KSP Jenderal (Purn) Dudung Abdurrachman. Foto: Metro TV/Kautsar
KSP Pastikan Penanganan Karhutla Secara Cepat, Terpadu, dan Terukur
M Sholahadhin Azhar • 6 May 2026 14:41
Jakarta: Kepala Staf Kepresidenan Jenderal TNI (Purn.) Dudung Abdurachman, memastikan kesiapsiagaan penanganan kebakaran hutan dan lahan (karhutla). Hal ini sebagai bagian dari dukungan kepada Presiden dalam pengendalian program prioritas dan pengelolaan isu strategis.
"Setiap kendala di lapangan akan dikoordinasikan dengan kementerian dan lembaga terkait," kata Dudung dalam keterangan tertulis yang dikutip Rabu, 6 Mei 2026.
Hal itu diungkap saat peresmian Reaktivasi Desk Koordinasi Penanggulangan Kebakaran Hutan dan Lahan, di Palembang. Peresmian dilakukan bersama Menteri Koordinator Bidang Politik dan Keamanan Jenderal TNI (Purn.) Djamari Chaniago.
Kegiatan ini, kata Dudung, menjadi bagian dari penguatan kesiapsiagaan nasional menghadapi potensi kebakaran hutan dan lahan pada musim kemarau 2026. Reaktivasi desk koordinasi dilakukan memastikan seluruh unsur pemerintah pusat hingga daerah, bergerak dalam satu komando penanganan yang cepat, terpadu, dan terukur.
"Agar respons pemerintah berjalan lebih cepat, perlindungan masyarakat terjaga, dan risiko kerugian sosial, ekonomi, serta lingkungan dapat ditekan sejak awal," kata Dudung.
Dudung menyebut kehadiran lintas kementerian dan lembaga menunjukkan bahwa penanganan karhutla tidak dapat dilakukan secara sektoral. Namun, harus melalui orkestrasi bersama dari hulu hingga hilir.
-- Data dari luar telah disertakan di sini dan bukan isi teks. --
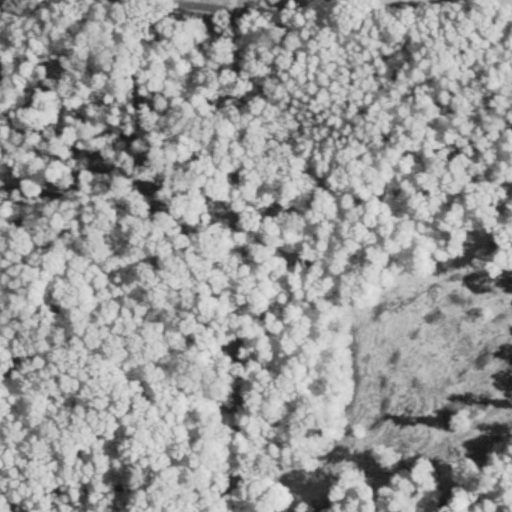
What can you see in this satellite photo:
road: (232, 256)
road: (109, 367)
road: (113, 482)
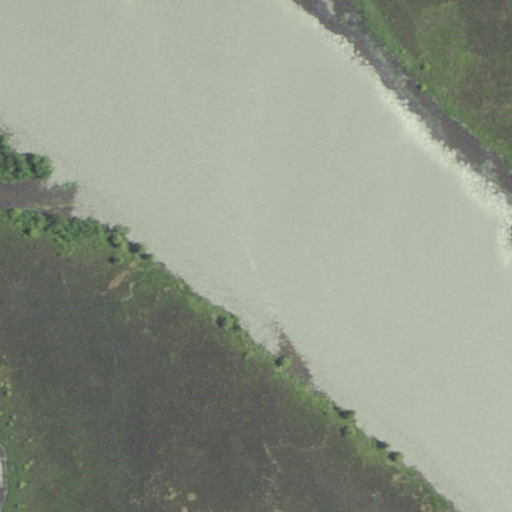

Kantor Staf Presiden (KSP) akan terus memantau pelaksanaan kesiapsiagaan karhutla sebagai bagian dari dukungan kepada Presiden dalam pengendalian program prioritas dan pengelolaan isu strategis.
.jpeg)
KSP Jenderal (Purn) Dudung Abdurrachman. Foto: Metro TV/Fachri
Turut hadir dalam kegiatan tersebut yakni Menteri Kehutanan Raja Juli Antoni, Menteri Lingkungan Hidup/Kepala Badan Pengendalian Lingkungan Hidup Mohammad Jumhur Hidayat, Kepala BNPB Letjen TNI Suharyanto, Kepala BMKG Teuku Faisal Fathani serta Gubernur Sumatra Selatan Herman Deru.